Recorded data Block Start
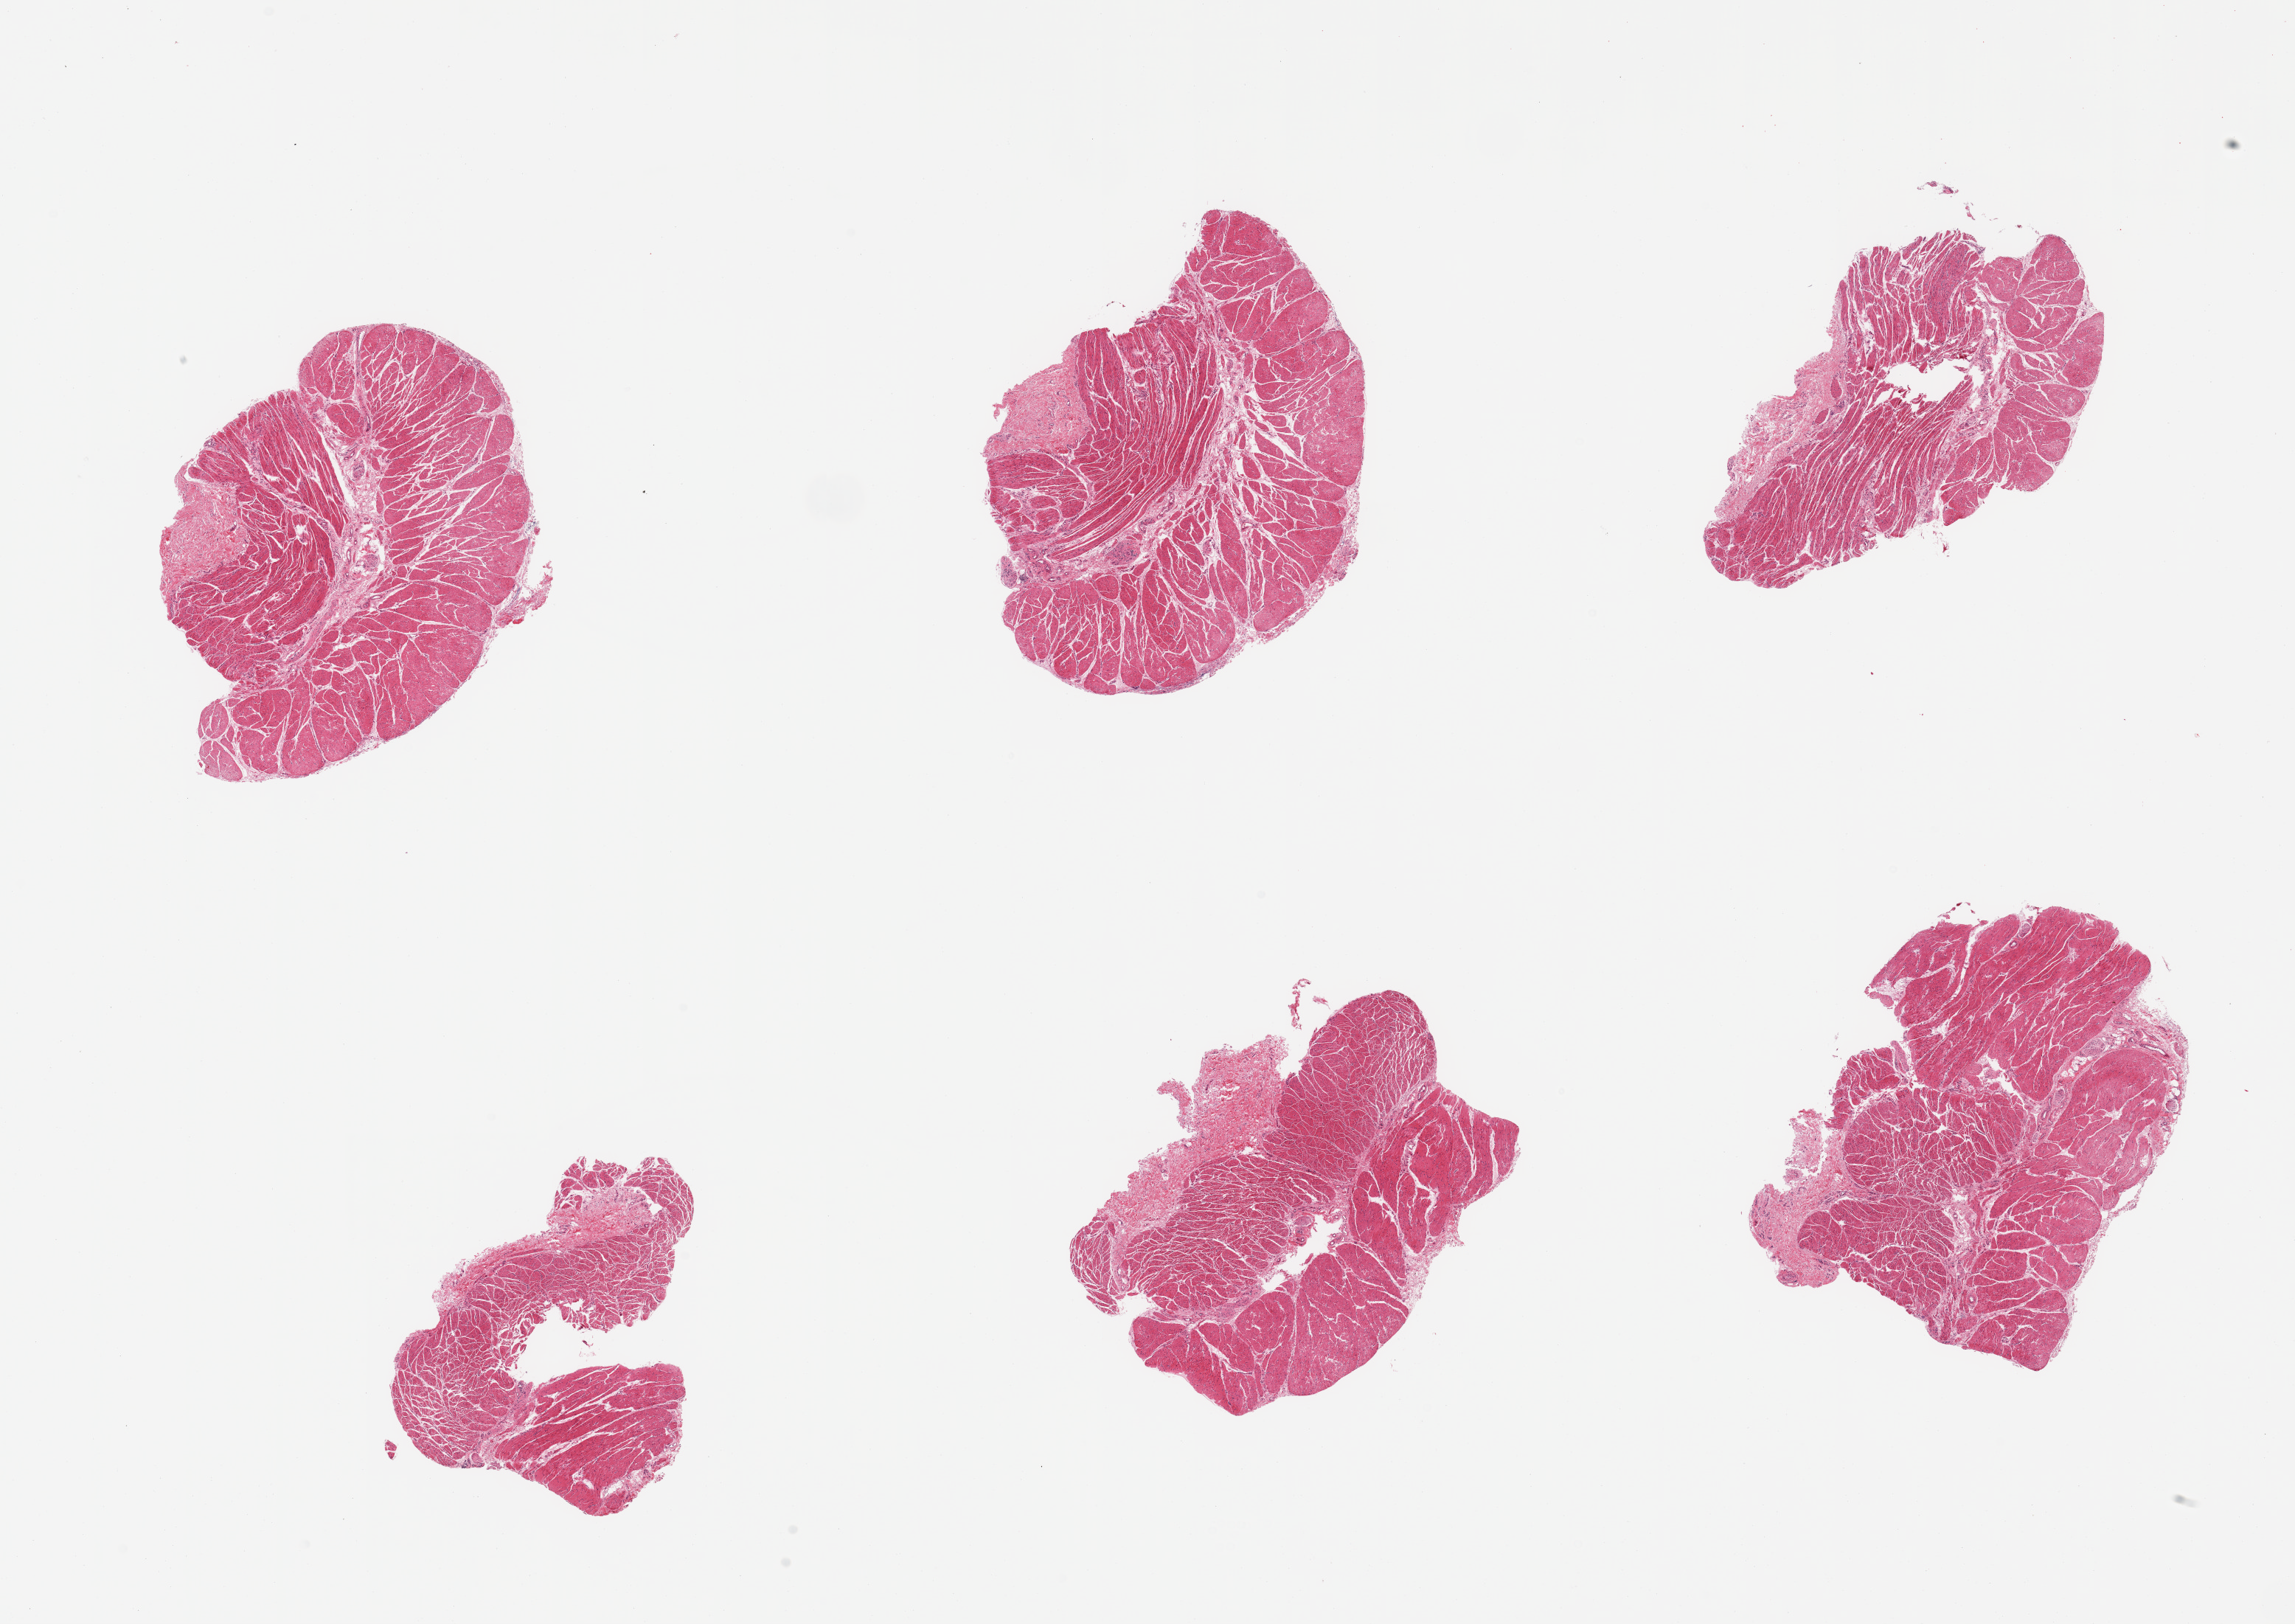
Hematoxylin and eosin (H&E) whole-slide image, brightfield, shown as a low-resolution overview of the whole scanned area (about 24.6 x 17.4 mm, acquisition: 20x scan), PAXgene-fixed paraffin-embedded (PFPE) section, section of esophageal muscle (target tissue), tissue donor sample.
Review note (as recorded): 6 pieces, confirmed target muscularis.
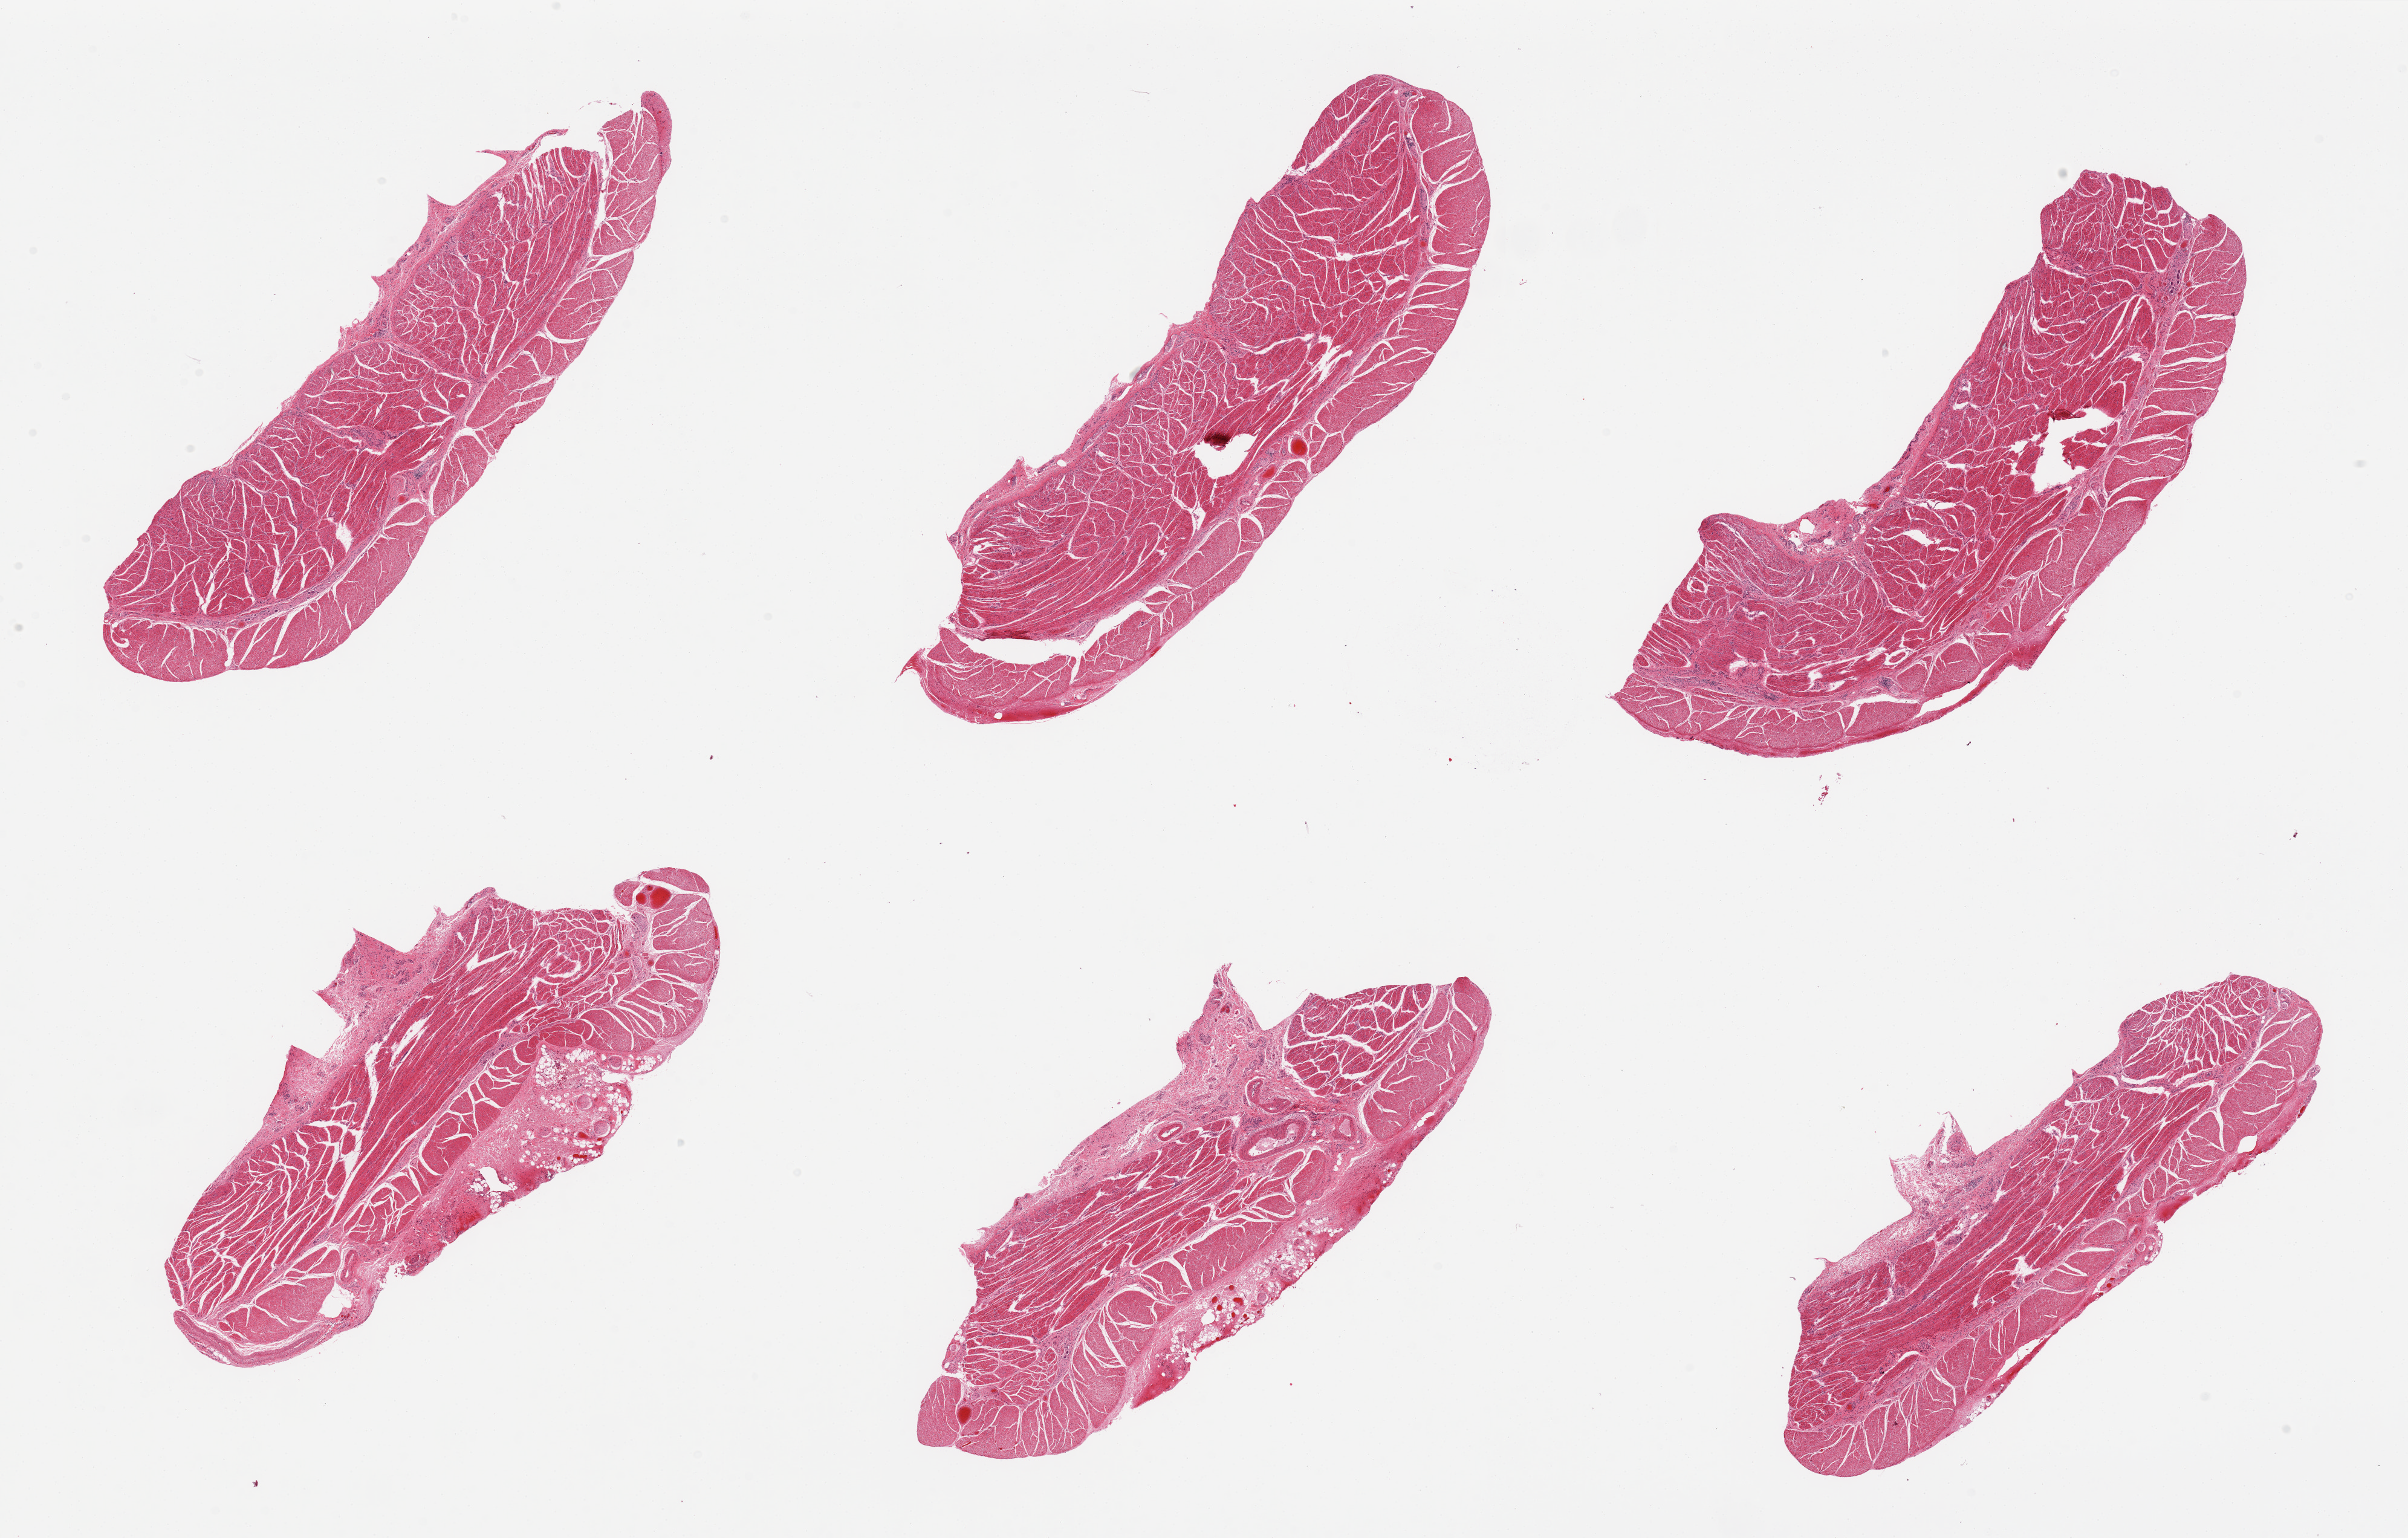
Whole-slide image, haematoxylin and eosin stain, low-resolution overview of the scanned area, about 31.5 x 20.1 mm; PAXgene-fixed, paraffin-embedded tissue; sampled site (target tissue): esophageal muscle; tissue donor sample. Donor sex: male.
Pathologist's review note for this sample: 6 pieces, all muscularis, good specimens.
Recorded data Block End
## To do
What is needed is the whole listing again, exactly as written, with the images left out.

## Expected answer
Hematoxylin and eosin (H&E) whole-slide image, brightfield, shown as a low-resolution overview of the whole scanned area (about 24.6 x 17.4 mm, acquisition: 20x scan), PAXgene-fixed paraffin-embedded (PFPE) section, section of esophageal muscle (target tissue), tissue donor sample.
Review note (as recorded): 6 pieces, confirmed target muscularis.
Whole-slide image, haematoxylin and eosin stain, low-resolution overview of the scanned area, about 31.5 x 20.1 mm; PAXgene-fixed, paraffin-embedded tissue; sampled site (target tissue): esophageal muscle; tissue donor sample. Donor sex: male.
Pathologist's review note for this sample: 6 pieces, all muscularis, good specimens.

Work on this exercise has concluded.